4 Conclusions and Perspectives

The heterogeneity and spatial dimensions of agents and activities within emerging technologies, as well as the complex interactions that develop due to these factors, and the lack of correspondence to standard classifications (industrial or products), demand a methodology that identifies characteristics of the technology and the evolution of their relationships. The presented methodology through community detection and semantic analyses successfully detects not only the established R&D applications of the photonics technology based on collaborations of agents, but most importantly the latent relations of agents that appear in homogeneous groups due to spatial or thematic interactions. The analysis of these dynamic groups’ attributes offers valuable insights, which were not acknowledged without the proposed method. The identified technological pathway and subdomains in conjunction with the yielded observations, provide valuable suggestions for the development of timely and reliable policies.
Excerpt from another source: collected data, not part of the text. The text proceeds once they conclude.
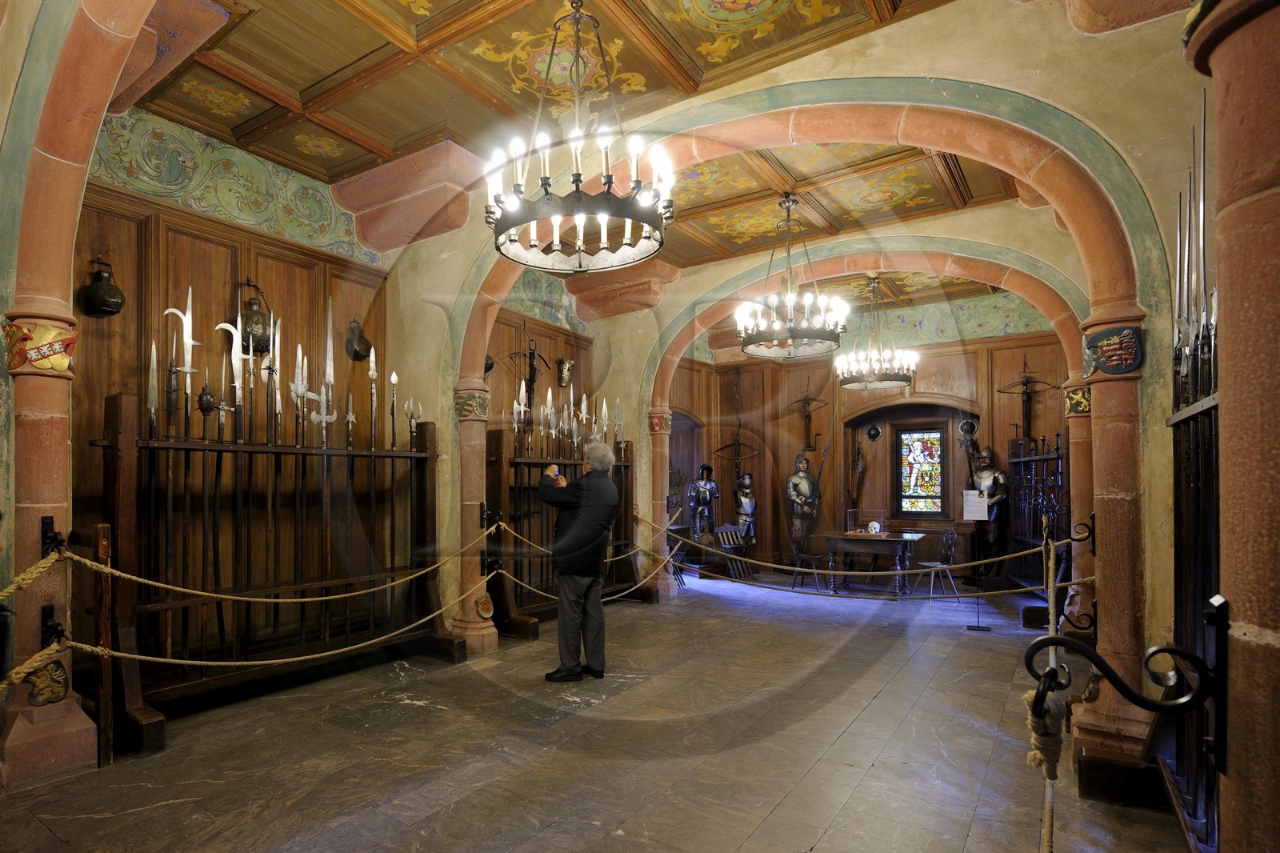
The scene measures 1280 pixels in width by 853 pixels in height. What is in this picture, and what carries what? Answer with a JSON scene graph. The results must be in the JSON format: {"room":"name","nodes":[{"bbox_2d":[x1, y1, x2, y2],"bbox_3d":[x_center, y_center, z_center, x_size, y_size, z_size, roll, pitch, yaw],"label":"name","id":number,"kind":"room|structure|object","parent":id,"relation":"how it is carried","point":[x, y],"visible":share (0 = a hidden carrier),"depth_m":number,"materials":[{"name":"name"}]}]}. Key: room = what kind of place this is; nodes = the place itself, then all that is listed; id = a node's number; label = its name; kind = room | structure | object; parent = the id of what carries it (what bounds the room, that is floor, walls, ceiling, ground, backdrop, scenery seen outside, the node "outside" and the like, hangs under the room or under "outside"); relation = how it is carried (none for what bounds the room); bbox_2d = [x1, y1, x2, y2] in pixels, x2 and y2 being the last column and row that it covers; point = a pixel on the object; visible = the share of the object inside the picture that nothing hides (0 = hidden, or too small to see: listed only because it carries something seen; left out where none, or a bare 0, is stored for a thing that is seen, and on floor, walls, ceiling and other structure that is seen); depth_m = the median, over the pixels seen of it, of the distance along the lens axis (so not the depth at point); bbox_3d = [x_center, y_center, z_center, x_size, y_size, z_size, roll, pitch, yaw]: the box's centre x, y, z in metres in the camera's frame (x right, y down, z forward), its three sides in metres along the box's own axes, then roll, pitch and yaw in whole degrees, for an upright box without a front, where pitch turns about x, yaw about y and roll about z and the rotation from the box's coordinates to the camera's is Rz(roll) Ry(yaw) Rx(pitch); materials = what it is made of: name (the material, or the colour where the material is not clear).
{"room":"museum","nodes":[
{"label":"museum","id":0,"kind":"room"},
{"bbox_2d":[67,105,598,669],"bbox_3d":[-1.802,-0.378,5.779,0.286,4.013,6.033,-1,-1,35],"label":"left wall","id":1,"kind":"structure","parent":0,"point":[121,317],"depth_m":4.71,"materials":[{"name":"brown wood"}]},
{"bbox_2d":[81,256,125,316],"bbox_3d":[-3.156,-1.217,3.948,0.240,0.417,0.254,-1,-1,35],"label":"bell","id":2,"kind":"object","parent":1,"relation":"attached to","point":[91,294],"visible":0.99,"depth_m":3.89,"materials":[{"name":"metal"}]},
{"bbox_2d":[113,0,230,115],"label":"corbel","id":3,"kind":"object","parent":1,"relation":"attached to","point":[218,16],"visible":0.65,"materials":[{"name":"brown stone"}]},
{"bbox_2d":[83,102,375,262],"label":"frieze","id":4,"kind":"object","parent":1,"relation":"attached to","point":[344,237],"visible":0.71,"depth_m":4.59,"materials":[{"name":"green paint"}]},
{"bbox_2d":[236,278,272,354],"bbox_3d":[-2.699,-1.266,4.890,0.304,0.654,0.324,-1,-1,35],"label":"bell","id":5,"kind":"object","parent":1,"relation":"attached to","point":[256,312],"visible":0.84,"depth_m":4.82,"materials":[{"name":"brown metal"}]},
{"bbox_2d":[345,318,372,361],"bbox_3d":[-2.088,-1.214,5.510,0.211,0.401,0.256,-1,-1,35],"label":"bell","id":6,"kind":"object","parent":1,"relation":"attached to","point":[364,346],"visible":0.96,"depth_m":5.46,"materials":[{"name":"brown metal"}]},
{"bbox_2d":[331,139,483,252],"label":"corbel","id":7,"kind":"object","parent":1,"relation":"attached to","point":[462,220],"visible":0.93,"depth_m":5.24,"materials":[{"name":"stone"}]},
{"bbox_2d":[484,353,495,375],"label":"helmet","id":8,"kind":"object","parent":1,"relation":"attached to","point":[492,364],"visible":0.43,"depth_m":6.80,"materials":[{"name":"metal"}]},
{"bbox_2d":[509,341,550,407],"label":"crossbow","id":9,"kind":"object","parent":1,"relation":"attached to","point":[530,356],"visible":0.88,"depth_m":7.32,"materials":[{"name":"brown"}]},
{"bbox_2d":[555,357,574,387],"bbox_3d":[-0.307,-1.300,7.880,0.222,0.408,0.297,-1,-1,35],"label":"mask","id":10,"kind":"object","parent":1,"relation":"attached to","point":[567,364],"visible":0.99,"depth_m":7.82,"materials":[{"name":"metal"}]},
{"bbox_2d":[122,0,1031,279],"bbox_3d":[0.474,-2.731,4.488,5.714,0.141,8.788,-1,-1,35],"label":"ceiling","id":11,"kind":"structure","parent":0,"point":[231,48],"depth_m":4.37,"materials":[{"name":"brown wood"}]},
{"bbox_2d":[484,0,674,273],"bbox_3d":[-0.055,-1.893,3.118,0.985,1.568,0.965,-1,-1,35],"label":"chandelier","id":12,"kind":"object","parent":11,"relation":"hanging from","point":[602,217],"visible":1,"depth_m":3.00,"materials":[{"name":"metal"}]},
{"bbox_2d":[734,192,847,359],"bbox_3d":[1.890,-1.852,5.682,1.021,1.505,1.011,-1,-1,35],"label":"chandelier","id":13,"kind":"object","parent":11,"relation":"hanging from","point":[792,331],"visible":1,"depth_m":5.56,"materials":[{"name":"metal"}]},
{"bbox_2d":[834,274,917,390],"bbox_3d":[3.619,-1.812,7.663,0.989,1.455,0.982,-1,-1,35],"label":"chandelier","id":14,"kind":"object","parent":11,"relation":"hanging from","point":[882,378],"visible":1,"depth_m":7.53,"materials":[{"name":"metal"}]},
{"bbox_2d":[0,569,1198,852],"bbox_3d":[0.932,1.578,4.377,5.901,0.155,10.042,-1,-1,35],"label":"floor","id":15,"kind":"structure","parent":0,"point":[873,710],"depth_m":3.20,"materials":[{"name":"brown stone"}]},
{"bbox_2d":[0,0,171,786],"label":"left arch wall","id":16,"kind":"structure","parent":15,"relation":"on","point":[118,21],"depth_m":2.86,"materials":[{"name":"stone"}]},
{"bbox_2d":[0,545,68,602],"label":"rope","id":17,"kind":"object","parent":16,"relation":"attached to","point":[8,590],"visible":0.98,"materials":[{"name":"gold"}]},
{"bbox_2d":[2,319,77,374],"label":"coat of arms","id":18,"kind":"object","parent":16,"relation":"attached to","point":[49,344],"visible":0.89,"depth_m":2.96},
{"bbox_2d":[23,656,70,706],"bbox_3d":[-2.720,1.051,3.042,0.095,0.243,0.200,-1,-1,35],"label":"shield","id":19,"kind":"object","parent":16,"relation":"attached to","point":[58,682],"visible":0.92,"depth_m":3.03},
{"bbox_2d":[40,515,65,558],"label":"iron bracket","id":20,"kind":"object","parent":16,"relation":"attached to","point":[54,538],"visible":0.84,"depth_m":3.09,"materials":[{"name":"black metal"}]},
{"bbox_2d":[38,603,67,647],"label":"bracket","id":21,"kind":"object","parent":16,"relation":"attached to","point":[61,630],"visible":0.75,"depth_m":3.03,"materials":[{"name":"black metal"}]},
{"bbox_2d":[0,531,520,691],"bbox_3d":[-1.878,0.738,3.764,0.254,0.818,4.133,-1,-1,35],"label":"rope","id":22,"kind":"object","parent":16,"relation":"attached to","point":[242,662],"visible":0.95,"depth_m":3.47,"materials":[{"name":"gold"}]},
{"bbox_2d":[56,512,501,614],"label":"rope","id":23,"kind":"object","parent":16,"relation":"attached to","point":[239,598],"visible":0.96,"depth_m":3.47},
{"bbox_2d":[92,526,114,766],"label":"wooden post","id":24,"kind":"object","parent":15,"relation":"on","point":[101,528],"visible":0.93,"depth_m":3.08,"materials":[{"name":"brown wood"}]},
{"bbox_2d":[94,395,455,753],"bbox_3d":[-2.024,0.573,4.183,0.704,1.901,2.262,-1,-1,35],"label":"rack","id":25,"kind":"object","parent":15,"relation":"on","point":[114,441],"visible":0.89,"depth_m":4.00,"materials":[{"name":"brown wood"}]},
{"bbox_2d":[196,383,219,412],"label":"mace","id":26,"kind":"object","parent":25,"relation":"on","point":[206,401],"visible":0.95,"depth_m":3.96,"materials":[{"name":"brown metal"}]},
{"bbox_2d":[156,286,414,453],"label":"polearms","id":27,"kind":"object","parent":25,"relation":"on","point":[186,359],"visible":0.91,"depth_m":4.16,"materials":[{"name":"silver metal"}]},
{"bbox_2d":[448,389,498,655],"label":"stone column","id":28,"kind":"structure","parent":15,"relation":"on","point":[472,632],"depth_m":5.20,"materials":[{"name":"stone"}]},
{"bbox_2d":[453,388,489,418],"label":"carved ornament","id":29,"kind":"object","parent":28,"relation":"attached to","point":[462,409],"visible":0.86,"depth_m":5.23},
{"bbox_2d":[474,592,495,618],"bbox_3d":[-0.905,1.166,5.293,0.069,0.227,0.213,-1,-1,35],"label":"shield","id":30,"kind":"object","parent":28,"relation":"attached to","point":[484,613],"visible":0.97,"depth_m":5.27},
{"bbox_2d":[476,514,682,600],"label":"rope","id":31,"kind":"object","parent":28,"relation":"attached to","point":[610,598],"visible":0.63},
{"bbox_2d":[485,428,648,635],"bbox_3d":[-0.211,0.633,6.573,0.595,1.855,2.251,-1,-1,35],"label":"rack","id":32,"kind":"object","parent":15,"relation":"on","point":[497,441],"visible":0.6,"depth_m":6.18,"materials":[{"name":"brown wood"}]},
{"bbox_2d":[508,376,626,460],"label":"polearms","id":33,"kind":"object","parent":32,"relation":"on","point":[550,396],"visible":0.81,"depth_m":6.67,"materials":[{"name":"silver metal"}]},
{"bbox_2d":[536,440,619,681],"bbox_3d":[-0.095,0.666,4.648,0.555,1.726,0.650,0,-1,-16],"label":"man","id":34,"kind":"object","parent":15,"relation":"on","point":[577,530],"visible":0.99,"depth_m":4.47},
{"bbox_2d":[543,464,562,482],"bbox_3d":[-0.298,0.017,4.906,0.131,0.144,0.144,-1,-1,35],"label":"camera","id":35,"kind":"object","parent":34,"relation":"in","point":[552,470],"visible":0.96,"depth_m":4.86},
{"bbox_2d":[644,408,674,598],"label":"stone column","id":36,"kind":"structure","parent":15,"relation":"on","point":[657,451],"depth_m":7.87,"materials":[{"name":"stone"}]},
{"bbox_2d":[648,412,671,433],"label":"capital","id":37,"kind":"object","parent":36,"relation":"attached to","point":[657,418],"visible":0.78,"depth_m":7.82,"materials":[{"name":"red"}]},
{"bbox_2d":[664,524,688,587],"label":"wooden chair","id":38,"kind":"object","parent":15,"relation":"on","point":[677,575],"visible":0.51,"depth_m":8.89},
{"bbox_2d":[687,463,718,545],"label":"suit of armor","id":39,"kind":"object","parent":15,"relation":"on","point":[698,526],"visible":0.94,"depth_m":10.19,"materials":[{"name":"metal"}]},
{"bbox_2d":[712,524,752,578],"bbox_3d":[2.381,1.294,9.707,0.511,0.830,0.475,0,-1,-32],"label":"wooden chair","id":40,"kind":"object","parent":15,"relation":"on","point":[722,540],"visible":0.79,"depth_m":9.79,"materials":[{"name":"brown wood"}]},
{"bbox_2d":[732,472,757,541],"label":"suit of armor","id":41,"kind":"object","parent":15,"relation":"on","point":[747,481],"visible":0.95,"depth_m":10.40,"materials":[{"name":"metal"}]},
{"bbox_2d":[785,452,821,558],"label":"suit of armor","id":42,"kind":"object","parent":15,"relation":"on","point":[802,488],"visible":0.93,"depth_m":10.05,"materials":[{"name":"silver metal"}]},
{"bbox_2d":[789,552,827,590],"bbox_3d":[3.167,1.288,8.660,0.437,0.770,0.440,1,-1,-44],"label":"chair","id":43,"kind":"object","parent":15,"relation":"on","point":[813,558],"visible":0.84,"depth_m":8.60,"materials":[{"name":"brown wood"}]},
{"bbox_2d":[820,528,929,594],"bbox_3d":[4.013,1.277,8.533,1.193,0.774,0.922,-1,-1,35],"label":"wooden table","id":44,"kind":"object","parent":15,"relation":"on","point":[862,535],"visible":0.93,"depth_m":8.32,"materials":[{"name":"brown wood"}]},
{"bbox_2d":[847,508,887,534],"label":"display case","id":45,"kind":"object","parent":44,"relation":"on","point":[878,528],"visible":0.98,"depth_m":8.75,"materials":[{"name":"clear glass"}]},
{"bbox_2d":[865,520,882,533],"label":"skull","id":46,"kind":"object","parent":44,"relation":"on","point":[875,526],"visible":0.99,"depth_m":8.48,"materials":[{"name":"white"}]},
{"bbox_2d":[908,526,961,598],"bbox_3d":[4.641,1.210,8.116,0.489,0.889,0.469,0,-1,-8],"label":"chair","id":47,"kind":"object","parent":15,"relation":"on","point":[933,566],"visible":0.86,"depth_m":8.02,"materials":[{"name":"wood"}]},
{"bbox_2d":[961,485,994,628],"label":"sign stand","id":48,"kind":"object","parent":15,"relation":"on","point":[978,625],"visible":0.98,"depth_m":6.32,"materials":[{"name":"metal"}]},
{"bbox_2d":[961,488,988,520],"bbox_3d":[4.960,0.410,7.762,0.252,0.371,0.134,0,-1,-11],"label":"paper sign","id":49,"kind":"object","parent":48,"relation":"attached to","point":[982,513],"visible":0.98,"depth_m":7.75,"materials":[{"name":"white paper"}]},
{"bbox_2d":[968,446,1009,578],"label":"suit of armor","id":50,"kind":"object","parent":15,"relation":"on","point":[988,451],"visible":0.79,"depth_m":8.38,"materials":[{"name":"silver"}]},
{"bbox_2d":[1008,431,1069,592],"bbox_3d":[5.331,0.586,7.176,0.583,2.058,1.660,-1,-1,35],"label":"rack","id":51,"kind":"object","parent":15,"relation":"on","point":[1043,458],"visible":0.64,"depth_m":7.21,"materials":[{"name":"black metal"}]},
{"bbox_2d":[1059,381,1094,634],"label":"stone column","id":52,"kind":"structure","parent":15,"relation":"on","point":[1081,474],"depth_m":5.22,"materials":[{"name":"red stone"}]},
{"bbox_2d":[1063,384,1091,415],"bbox_3d":[3.918,-0.581,4.841,0.209,0.242,0.264,-1,-1,35],"label":"carved ornament","id":53,"kind":"object","parent":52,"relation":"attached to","point":[1081,398],"visible":0.85,"depth_m":4.80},
{"bbox_2d":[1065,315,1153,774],"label":"column","id":54,"kind":"structure","parent":15,"relation":"on","point":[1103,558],"depth_m":3.04,"materials":[{"name":"red stone"}]},
{"bbox_2d":[528,514,1089,599],"bbox_3d":[2.013,0.792,5.817,4.674,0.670,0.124,-1,-1,35],"label":"rope","id":55,"kind":"object","parent":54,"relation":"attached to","point":[815,570],"visible":0.86,"depth_m":5.33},
{"bbox_2d":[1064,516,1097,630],"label":"iron bracket","id":56,"kind":"object","parent":54,"relation":"attached to","point":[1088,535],"visible":0.75,"depth_m":3.26,"materials":[{"name":"black metal"}]},
{"bbox_2d":[1081,324,1143,377],"bbox_3d":[2.560,-0.598,2.971,0.266,0.261,0.226,-1,-1,35],"label":"shield","id":57,"kind":"object","parent":54,"relation":"attached to","point":[1103,354],"visible":0.97,"depth_m":2.93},
{"bbox_2d":[1180,0,1279,852],"bbox_3d":[1.244,0.131,0.932,0.482,2.570,0.465,-1,-1,35],"label":"right pillar","id":58,"kind":"structure","parent":15,"relation":"on","point":[1278,690],"depth_m":0.95,"materials":[{"name":"brown stone"}]},
{"bbox_2d":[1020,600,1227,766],"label":"iron bracket","id":59,"kind":"object","parent":58,"relation":"attached to","point":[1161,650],"visible":0.99,"depth_m":1.08,"materials":[{"name":"black metal"}]},
{"bbox_2d":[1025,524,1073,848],"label":"rope","id":60,"kind":"object","parent":59,"relation":"hanging from","point":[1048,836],"visible":0.93,"depth_m":1.33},
{"bbox_2d":[1168,100,1223,850],"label":"weapon rack","id":61,"kind":"object","parent":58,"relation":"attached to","point":[1178,518],"visible":0.66,"depth_m":2.18,"materials":[{"name":"black metal"}]},
{"bbox_2d":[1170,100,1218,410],"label":"polearms","id":62,"kind":"object","parent":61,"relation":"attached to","point":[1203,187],"visible":0.63,"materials":[{"name":"metal"}]},
{"bbox_2d":[394,2,1207,735],"bbox_3d":[0.987,-0.598,4.426,5.810,4.363,0.369,-1,-1,35],"label":"arch wall","id":63,"kind":"structure","parent":0,"point":[1153,474],"depth_m":3.49,"materials":[{"name":"beige paint"}]},
{"bbox_2d":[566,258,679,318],"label":"corbel","id":64,"kind":"object","parent":63,"relation":"attached to","point":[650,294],"visible":0.85,"depth_m":7.48,"materials":[{"name":"red stone"}]},
{"bbox_2d":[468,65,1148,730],"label":"stone arch","id":65,"kind":"object","parent":63,"relation":"attached to","point":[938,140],"visible":0.75,"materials":[{"name":"stone"}]},
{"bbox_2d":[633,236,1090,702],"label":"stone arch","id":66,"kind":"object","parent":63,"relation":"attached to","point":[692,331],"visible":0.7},
{"bbox_2d":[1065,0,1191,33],"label":"corbel","id":67,"kind":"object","parent":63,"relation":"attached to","point":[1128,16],"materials":[{"name":"stone"}]},
{"bbox_2d":[665,290,1072,579],"bbox_3d":[4.472,-0.553,10.123,6.339,4.643,0.444,-1,-1,35],"label":"back wall","id":68,"kind":"structure","parent":0,"point":[1030,369],"depth_m":10.10,"materials":[{"name":"brown wood"}]},
{"bbox_2d":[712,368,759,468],"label":"crossbow","id":69,"kind":"object","parent":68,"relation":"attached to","point":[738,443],"visible":0.94,"depth_m":10.86,"materials":[{"name":"brown"}]},
{"bbox_2d":[784,388,829,454],"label":"crossbow","id":70,"kind":"object","parent":68,"relation":"attached to","point":[807,446],"visible":0.97,"depth_m":10.56,"materials":[{"name":"brown wood"}]},
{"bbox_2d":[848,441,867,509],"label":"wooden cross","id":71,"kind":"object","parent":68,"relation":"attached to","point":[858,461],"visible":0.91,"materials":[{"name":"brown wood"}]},
{"bbox_2d":[864,423,882,441],"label":"shield","id":72,"kind":"object","parent":68,"relation":"attached to","point":[873,436],"visible":0.97,"depth_m":9.94,"materials":[{"name":"black metal"}]},
{"bbox_2d":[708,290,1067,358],"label":"frieze","id":73,"kind":"object","parent":68,"relation":"attached to","point":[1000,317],"visible":0.64,"depth_m":9.43,"materials":[{"name":"green paint"}]},
{"bbox_2d":[895,424,947,517],"bbox_3d":[5.239,-0.006,9.500,0.767,1.457,0.105,-1,-1,35],"label":"stained glass window","id":74,"kind":"structure","parent":68,"relation":"in","point":[925,488],"depth_m":9.50,"materials":[{"name":"glass"}]},
{"bbox_2d":[957,417,978,438],"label":"shield","id":75,"kind":"object","parent":68,"relation":"attached to","point":[962,429],"visible":0.95,"depth_m":9.01,"materials":[{"name":"black metal"}]},
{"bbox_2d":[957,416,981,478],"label":"polearms","id":76,"kind":"object","parent":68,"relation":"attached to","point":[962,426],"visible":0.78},
{"bbox_2d":[995,358,1056,438],"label":"crossbow","id":77,"kind":"object","parent":68,"relation":"attached to","point":[1026,391],"visible":0.92,"depth_m":8.75,"materials":[{"name":"brown wood"}]},
{"bbox_2d":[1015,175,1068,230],"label":"corbel","id":78,"kind":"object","parent":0,"point":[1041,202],"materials":[{"name":"stone"}]}
]}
The perspectives of this ongoing study comprise automatic detection of the corpus to improve topics’ robustness, and semantic analysis within the resulted communities. In particular, the presence of multiple topics within the same community, or the presence of the same specific topic in distant and not else related communities, will be examined. Lastly, the TES methodology will be implemented for the entire complex network of the technology, so as to cover both R&D and non-R&D activities.